Header bidding gained momentum in 2015 as a hack that allowed buyers to bid on the same display inventory at the same time through programmatic. The trend ultimately gained enough traction that tech titans including Google, Amazon and Facebook rolled out similar products. Now, it’s making inroads with connected TV.
Companies including The Trade Desk, FreeWheel and Amazon have embraced header bidding as the future of how inventory across connected TV will be bought and sold.
Mass adoption and advancements in the tech are enabling connected TV to be bought programmatically. Networks, meanwhile, are likely to see revenue gains for their ad space similar to those seen by publishers who implemented header bidding for display advertising.
Although it’s very early days (as in, really early), companies believe the tech has the potential to upend the $70 billion TV market.
“There is nothing I’m more excited about, nothing more game-changing than what is happening with connected TV,” Jeff Green, co-founder and CEO of The Trade Desk, said in November during the company’s third-quarter earnings call. “All [streaming] providers will have to explore ad-funded models. Linear TV is fighting for fewer viewers while costs are going up, while competition on streaming is becoming more intense. It’s a ticking time bomb.”
The Trade Desk recently inked deals with players including Amazon, Disney, Comcast and Roku. Amazon has also brought its own solution to the market, while Roku is expected to join the fray.

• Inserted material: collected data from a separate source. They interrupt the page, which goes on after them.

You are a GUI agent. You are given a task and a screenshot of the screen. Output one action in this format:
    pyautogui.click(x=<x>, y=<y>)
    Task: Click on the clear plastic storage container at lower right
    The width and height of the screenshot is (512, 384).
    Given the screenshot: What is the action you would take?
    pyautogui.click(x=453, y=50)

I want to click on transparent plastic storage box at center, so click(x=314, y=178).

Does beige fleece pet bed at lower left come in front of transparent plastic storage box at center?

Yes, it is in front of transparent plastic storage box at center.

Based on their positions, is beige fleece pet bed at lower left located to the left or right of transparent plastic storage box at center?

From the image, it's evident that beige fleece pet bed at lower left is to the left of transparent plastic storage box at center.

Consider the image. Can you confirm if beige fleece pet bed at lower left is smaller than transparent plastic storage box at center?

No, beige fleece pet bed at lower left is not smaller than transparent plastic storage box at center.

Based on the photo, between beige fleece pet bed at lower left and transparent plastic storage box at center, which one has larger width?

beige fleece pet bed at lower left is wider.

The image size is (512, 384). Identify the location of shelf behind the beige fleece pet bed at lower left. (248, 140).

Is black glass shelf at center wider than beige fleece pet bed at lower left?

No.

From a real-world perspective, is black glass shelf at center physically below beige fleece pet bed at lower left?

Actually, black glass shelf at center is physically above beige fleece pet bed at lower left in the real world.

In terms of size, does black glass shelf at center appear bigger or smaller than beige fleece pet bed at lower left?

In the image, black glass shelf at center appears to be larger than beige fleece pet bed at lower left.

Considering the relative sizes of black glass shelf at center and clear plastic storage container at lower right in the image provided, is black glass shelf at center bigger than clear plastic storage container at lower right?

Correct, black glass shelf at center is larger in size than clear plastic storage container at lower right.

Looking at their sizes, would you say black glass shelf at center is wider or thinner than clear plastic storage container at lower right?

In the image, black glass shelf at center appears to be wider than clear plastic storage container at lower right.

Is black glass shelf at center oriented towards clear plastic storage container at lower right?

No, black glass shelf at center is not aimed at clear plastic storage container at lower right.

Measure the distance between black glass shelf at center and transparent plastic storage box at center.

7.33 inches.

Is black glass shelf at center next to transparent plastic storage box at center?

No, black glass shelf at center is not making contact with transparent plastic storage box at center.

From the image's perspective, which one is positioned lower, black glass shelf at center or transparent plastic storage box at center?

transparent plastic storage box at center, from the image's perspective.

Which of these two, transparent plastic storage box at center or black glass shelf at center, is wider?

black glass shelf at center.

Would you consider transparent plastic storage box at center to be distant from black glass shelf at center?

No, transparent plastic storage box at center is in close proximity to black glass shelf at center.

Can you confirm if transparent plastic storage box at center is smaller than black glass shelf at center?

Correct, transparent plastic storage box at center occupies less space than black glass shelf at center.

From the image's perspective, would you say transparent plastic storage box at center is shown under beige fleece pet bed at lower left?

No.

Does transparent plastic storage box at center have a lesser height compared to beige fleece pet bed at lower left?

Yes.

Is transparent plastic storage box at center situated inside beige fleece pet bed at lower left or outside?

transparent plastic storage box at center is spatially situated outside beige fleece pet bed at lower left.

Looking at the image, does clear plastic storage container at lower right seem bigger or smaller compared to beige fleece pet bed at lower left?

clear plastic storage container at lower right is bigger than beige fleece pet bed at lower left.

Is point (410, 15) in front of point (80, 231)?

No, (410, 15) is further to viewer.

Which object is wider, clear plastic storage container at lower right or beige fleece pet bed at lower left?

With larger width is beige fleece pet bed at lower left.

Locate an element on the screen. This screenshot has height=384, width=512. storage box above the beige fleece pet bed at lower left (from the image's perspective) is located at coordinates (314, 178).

Traditional media companies like Discovery are also experimenting in the space.
What is header bidding?
For decades, buying and selling digital media meant using direct sales or through a waterfall method—in which media buyers are placed in tiers based in part on their collective buying power. Those in lower tiers pay less for media, but can’t bid unless higher-tier buyers decline to bid on any given impression. Lower tiers also mean access to less desirable inventory.
This resulted in publishers getting fewer bids for inventory, while advertisers couldn’t bid on all available media. Header bidding changes that, allowing everyone to bid on all inventory at the same time, which also drives revenue for the seller.
Discovery is already seeing requests from advertisers ahead of the upfronts, when networks look to sell a bulk of their inventory for the following season, says Jill Steinhauser, senior VP, ad sales planning and distribution, Discovery.
“I understand why the buy side wants to move in this direction,” says Steinhauser. “It happened quickly, but we already had the policy and consultative conversations with our partners from the last cycle so we were prepared.”
Could prices fall?
Discovery, whose portfolio of networks includes Animal Planet, Food Network and HGTV, began working with The Trade Desk last year to implement header bidding for its content.
Steinhauser says the company has seen “nice” growth in regard to revenue captured from header bidding and connected TV, while declining to share specifics. Discovery has opened up only some of its connected TV inventory to be bought in this way.
A concern is if connected TV fully embraces header bidding, as display did years ago, prices might fall for a publisher such as Discovery, Steinhauser says. “This is for the big screen in the house and it should command premium pricing,” she says. “Adding a layer of automation is a great thing, but [unlike display], you have TV-quality inventory.”
Other problems, including consistency, remain. Steinhauser says companies including The Trade Desk, Amazon, SpotX and Freewheel all offer header bidding and that “everyone has a different flavor.”
“They are all looking at header bidding differently,” she says. “It is very nuanced as to who the parties are and what they are doing.”
How does this impact connected TV?
Connected TV, which includes content that streams from platforms like Roku, Apple TV and Hulu, has predominantly been sold through direct sales. Not all inventory has been available to all buyers. Header bidding is the alternative.
“All impressions are made available on the demand side and all media buyers can bid on those,” says Tim Sims, senior VP of inventory partnerships at The Trade Desk.
Over time, Sims believes companies will be able to predict how much an impression is worth, or which audience segment an advertiser should target—information that it could then provide to the media buyer.
It also brings benefits to the consumer, according to Sims, who says allowing everyone to compete on equal footing for commercial time will result in more ad diversity and mean audiences will see a broader mix of commercials.
Header bidding in CTV began seeing adoption only in late 2019. Sims declined to share specifics as to how much revenue broadcasters are generating. While the tech sounds promising, there are skeptics.
“Our habit as digital people is whatever happened with digital will happen with TV,” says Joanna O’Connell, an analyst with Forrester. “My point is, not necessarily. The parameters of supply and demand with TV are different, and digital people have a tendency to ignore all of that.”